Most of these hurdles come from Becca’s side of the family. Mom (Dianne Wiest) is so locked in her own loss – her heroin-addicted son, Becca’s brother, committed suicide when he was 30 – that her only frame of reference revolves around how current events remind her of said situation. On the other hand, Becca’s slutty sister is pregnant, her ne’er do well musician boyfriend offering support, if little security. While it seems like a kind of affront, especially for a grieving parent, the overall attitude is more conciliatory than cruel. Izzy (Tammy Blanchard) consistently tells Becca that she’s sorry, when the actual apology should come from the lost soul incapable of addressing the possible joys in others. While Howie struggles with all of this, his wife’s way seems sensible, until she realizes that it draws things out, instead of putting them to a legitimate end.
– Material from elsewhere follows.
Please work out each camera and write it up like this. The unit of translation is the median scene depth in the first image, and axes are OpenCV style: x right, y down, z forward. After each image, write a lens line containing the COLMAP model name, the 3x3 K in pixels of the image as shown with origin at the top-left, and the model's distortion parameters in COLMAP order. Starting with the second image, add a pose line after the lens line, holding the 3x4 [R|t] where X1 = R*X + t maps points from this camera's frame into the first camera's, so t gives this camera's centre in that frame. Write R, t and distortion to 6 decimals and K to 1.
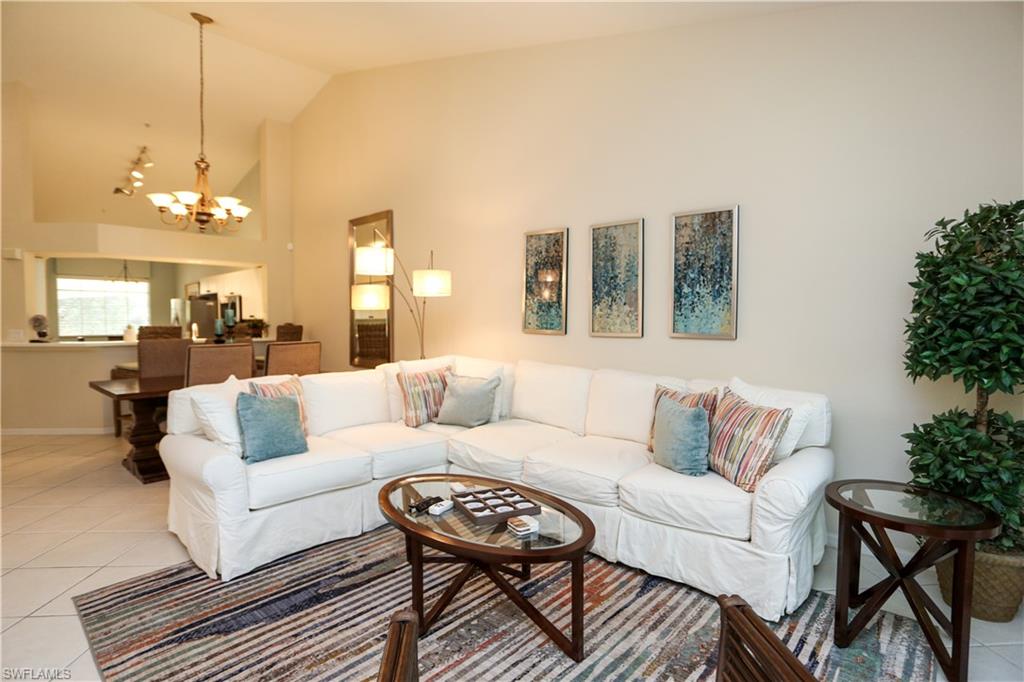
lens RADIAL K [[492.2, 0, 516.9], [0, 492.2, 324.7], [0, 0, 1]] dist [-0.071008, 0.033934]
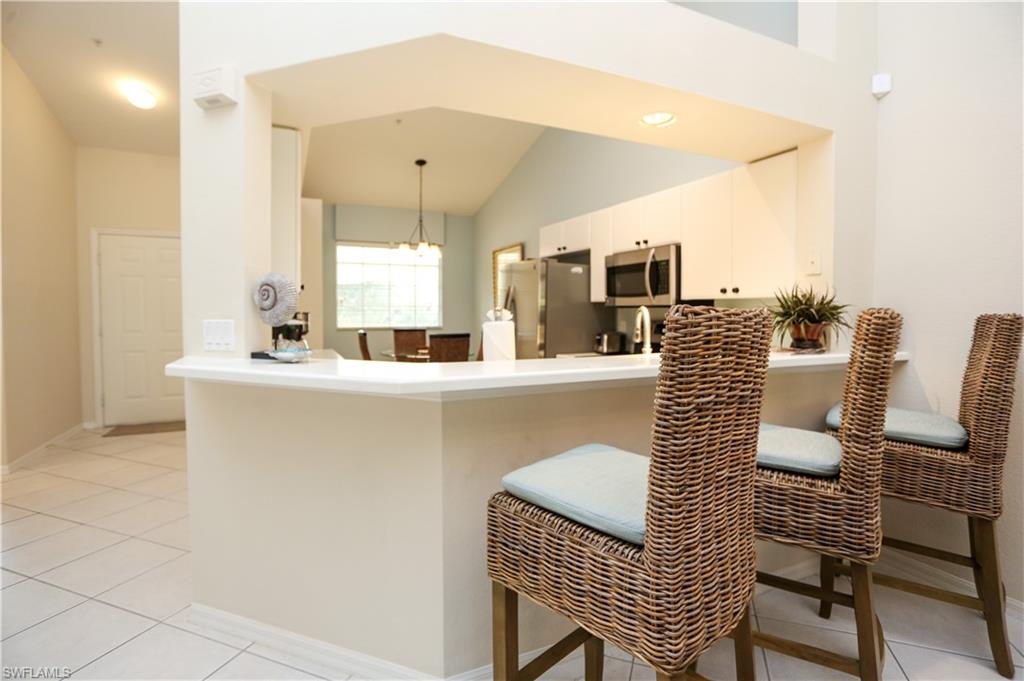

What Mitchell accomplishes here is remarkable. You expect certain things from a film centering on the loss of a child, especially when you focus on the uncommunicative personalities of the parents. But instead of all shouting and screaming, aggrandizements and artifice, he finds a way to maneuver through said minefield with a remarkable amount of care. His cast is crucial in this collaboration and each one plays their part expertly. Kidman has never been better, her usual stoic stance doing a great job of sheltering a clear core of vulnerability. In fact, when confronted with all the potential snares a story like this could fall into, the fact that Mitchell avoids them all stands as a significant creative achievement.

In the end, Rabbit Hole is about avoiding the siren song escape of the title trap. There is no wonderland to be found here, just a reality that’s been changed irrevocably and can never go backwards. For Becca and Howie, eight months has been a legitimate lifetime. But now, it’s time to forge a path toward another existence, one that incorporates the grief as much as being modified by it. Flight is not an option – not for anyone involved. Finding a way to not just cope, but to conquer, requires more than mere resolve. Luckily, this is one case where the parties perceiver, and while painful, the outcome truly makes the best of a very bad situation.